The Growth of Self-Awareness: A Need for Identity
As children enter their teenage years, a number of circumstances occur that cause them to reevaluate their definitions of self. The first is a series of major physical changes attributable to the onset of puberty. Erikson (1963) maintained that as a result of pubertal changes "all samenesses and continuities relied on earlier are more or less questioned again". In other words, because the transitions of early adolescence are so rapid and so dramatic, children must, in a sense, reacquaint themselves with their own bodies.
A second major change at adolescence is the change in social roles and expectations; the adolescent is no longer expected or allowed to behave like a child and now must make serious plans for the future as an adult. As but one example of these changed social expectations, frivolous or unrealistic career goals are no longer seen as appropriate by adults, and the adolescent is encouraged to think seriously about future work roles.

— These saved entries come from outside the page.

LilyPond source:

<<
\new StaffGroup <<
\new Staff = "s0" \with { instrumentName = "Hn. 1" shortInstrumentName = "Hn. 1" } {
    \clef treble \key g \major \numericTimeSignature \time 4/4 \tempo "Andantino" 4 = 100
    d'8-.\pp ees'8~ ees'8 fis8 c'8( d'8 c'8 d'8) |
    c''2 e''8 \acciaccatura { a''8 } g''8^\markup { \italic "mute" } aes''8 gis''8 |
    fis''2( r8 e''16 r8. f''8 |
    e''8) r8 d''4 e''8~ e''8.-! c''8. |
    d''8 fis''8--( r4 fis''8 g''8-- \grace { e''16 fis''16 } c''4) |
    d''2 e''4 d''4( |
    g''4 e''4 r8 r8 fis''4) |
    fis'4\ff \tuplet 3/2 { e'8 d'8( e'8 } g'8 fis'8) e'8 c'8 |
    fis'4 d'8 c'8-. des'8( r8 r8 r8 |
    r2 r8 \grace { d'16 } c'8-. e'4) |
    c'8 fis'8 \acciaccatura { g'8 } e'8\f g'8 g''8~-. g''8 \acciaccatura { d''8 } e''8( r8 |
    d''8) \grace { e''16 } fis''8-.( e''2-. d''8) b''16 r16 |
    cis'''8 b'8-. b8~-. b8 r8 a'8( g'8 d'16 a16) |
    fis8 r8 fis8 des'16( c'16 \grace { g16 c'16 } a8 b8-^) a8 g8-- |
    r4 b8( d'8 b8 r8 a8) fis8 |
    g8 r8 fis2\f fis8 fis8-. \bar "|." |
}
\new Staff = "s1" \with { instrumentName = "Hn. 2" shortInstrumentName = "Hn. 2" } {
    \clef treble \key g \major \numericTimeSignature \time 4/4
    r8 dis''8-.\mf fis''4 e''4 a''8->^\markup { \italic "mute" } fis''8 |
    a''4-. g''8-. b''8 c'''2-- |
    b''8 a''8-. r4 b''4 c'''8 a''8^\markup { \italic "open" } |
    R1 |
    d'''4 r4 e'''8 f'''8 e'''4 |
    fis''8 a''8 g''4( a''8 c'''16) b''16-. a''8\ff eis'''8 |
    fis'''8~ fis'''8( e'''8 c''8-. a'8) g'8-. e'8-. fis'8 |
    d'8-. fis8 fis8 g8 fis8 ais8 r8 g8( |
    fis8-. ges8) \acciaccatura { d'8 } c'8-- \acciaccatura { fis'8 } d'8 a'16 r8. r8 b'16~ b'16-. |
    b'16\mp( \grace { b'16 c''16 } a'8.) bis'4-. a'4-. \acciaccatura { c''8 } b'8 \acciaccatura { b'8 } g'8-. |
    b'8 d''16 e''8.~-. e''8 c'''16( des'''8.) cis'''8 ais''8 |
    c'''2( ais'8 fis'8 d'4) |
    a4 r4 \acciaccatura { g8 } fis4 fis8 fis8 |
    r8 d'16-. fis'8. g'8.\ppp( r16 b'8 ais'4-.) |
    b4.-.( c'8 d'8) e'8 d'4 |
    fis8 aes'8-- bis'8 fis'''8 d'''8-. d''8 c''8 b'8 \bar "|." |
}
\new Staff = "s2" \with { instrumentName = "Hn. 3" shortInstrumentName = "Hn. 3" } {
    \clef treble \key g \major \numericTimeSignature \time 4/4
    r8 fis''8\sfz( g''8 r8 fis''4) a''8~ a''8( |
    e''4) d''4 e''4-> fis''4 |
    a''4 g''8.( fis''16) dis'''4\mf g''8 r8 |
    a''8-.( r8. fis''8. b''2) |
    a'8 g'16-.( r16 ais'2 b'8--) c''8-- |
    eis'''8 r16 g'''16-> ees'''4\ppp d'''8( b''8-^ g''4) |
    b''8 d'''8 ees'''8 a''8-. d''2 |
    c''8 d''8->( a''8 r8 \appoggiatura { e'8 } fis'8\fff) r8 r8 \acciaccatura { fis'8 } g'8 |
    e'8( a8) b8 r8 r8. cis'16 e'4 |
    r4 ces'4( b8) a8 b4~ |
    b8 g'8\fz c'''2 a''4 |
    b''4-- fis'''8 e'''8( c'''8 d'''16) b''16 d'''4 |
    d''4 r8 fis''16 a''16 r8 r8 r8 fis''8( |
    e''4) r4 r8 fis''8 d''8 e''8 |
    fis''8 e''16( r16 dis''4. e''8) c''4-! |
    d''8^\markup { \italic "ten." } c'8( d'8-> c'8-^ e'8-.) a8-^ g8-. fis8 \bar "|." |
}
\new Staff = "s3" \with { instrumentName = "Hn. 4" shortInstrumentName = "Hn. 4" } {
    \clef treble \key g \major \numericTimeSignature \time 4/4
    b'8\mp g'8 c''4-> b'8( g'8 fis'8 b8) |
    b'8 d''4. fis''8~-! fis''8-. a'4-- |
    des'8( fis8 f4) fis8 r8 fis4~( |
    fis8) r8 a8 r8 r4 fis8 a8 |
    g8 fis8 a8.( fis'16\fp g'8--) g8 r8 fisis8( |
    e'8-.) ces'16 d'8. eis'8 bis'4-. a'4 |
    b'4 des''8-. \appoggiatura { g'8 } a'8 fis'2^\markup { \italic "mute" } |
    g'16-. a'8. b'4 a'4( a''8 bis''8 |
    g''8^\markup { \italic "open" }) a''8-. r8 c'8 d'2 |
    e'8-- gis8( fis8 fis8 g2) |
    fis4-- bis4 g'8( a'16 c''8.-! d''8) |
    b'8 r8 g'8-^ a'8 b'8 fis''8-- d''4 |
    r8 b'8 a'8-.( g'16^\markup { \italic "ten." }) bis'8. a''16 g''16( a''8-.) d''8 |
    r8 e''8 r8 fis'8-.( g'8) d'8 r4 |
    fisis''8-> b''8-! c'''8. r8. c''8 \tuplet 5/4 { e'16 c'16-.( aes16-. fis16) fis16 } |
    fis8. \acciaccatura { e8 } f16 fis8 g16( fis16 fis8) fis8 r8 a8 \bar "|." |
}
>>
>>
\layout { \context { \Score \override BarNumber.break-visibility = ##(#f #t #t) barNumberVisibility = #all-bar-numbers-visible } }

Finally, as mentioned earlier, adolescents can reason in abstract terms, and are now able to analyze themselves, to stand back and assess themselves as others see them. In fact, Erikson (1963) believes that although the major concern of children is with what they feel they are, the concern shifts during adolescence; teenagers become concerned with what they appear to be in the eyes of other people.
Physical changes, changed social roles and expectations, and the intellectual changes related to formal reasoning all combine to challenge the adolescent to integrate past, present, and future in such a way as to establish a stable and consistent sense of self. This is the crisis of identity. A stable identity will not be established quickly, however, and it is during the period of adolescence that there is a slow trial-and-error process of identity resolution. Teenagers test themselves in a variety of ways as they seek deeper levels of self-awareness. They tryout different jobs, different classes at school, different relationships. Quite often it is through relationships that adolescents come to understand themselves. Erikson noted, for example, that when adolescents fall in love, it is not entirely a sexual matter, but may also be an attempt to understand the self by seeing the self reflected in the loving eyes of another person.
When we speak of adolescent play, we should try to think of it in the context of the adolescent's attempts at identity resolution. While Erikson did not directly address the issue of play during the teen-age years, his conceptualization of ego development explains much about the play of adolescence. Adolescent play, as we shall see, is both a reflection of and an effort to satisfy the adolescent's need for identity.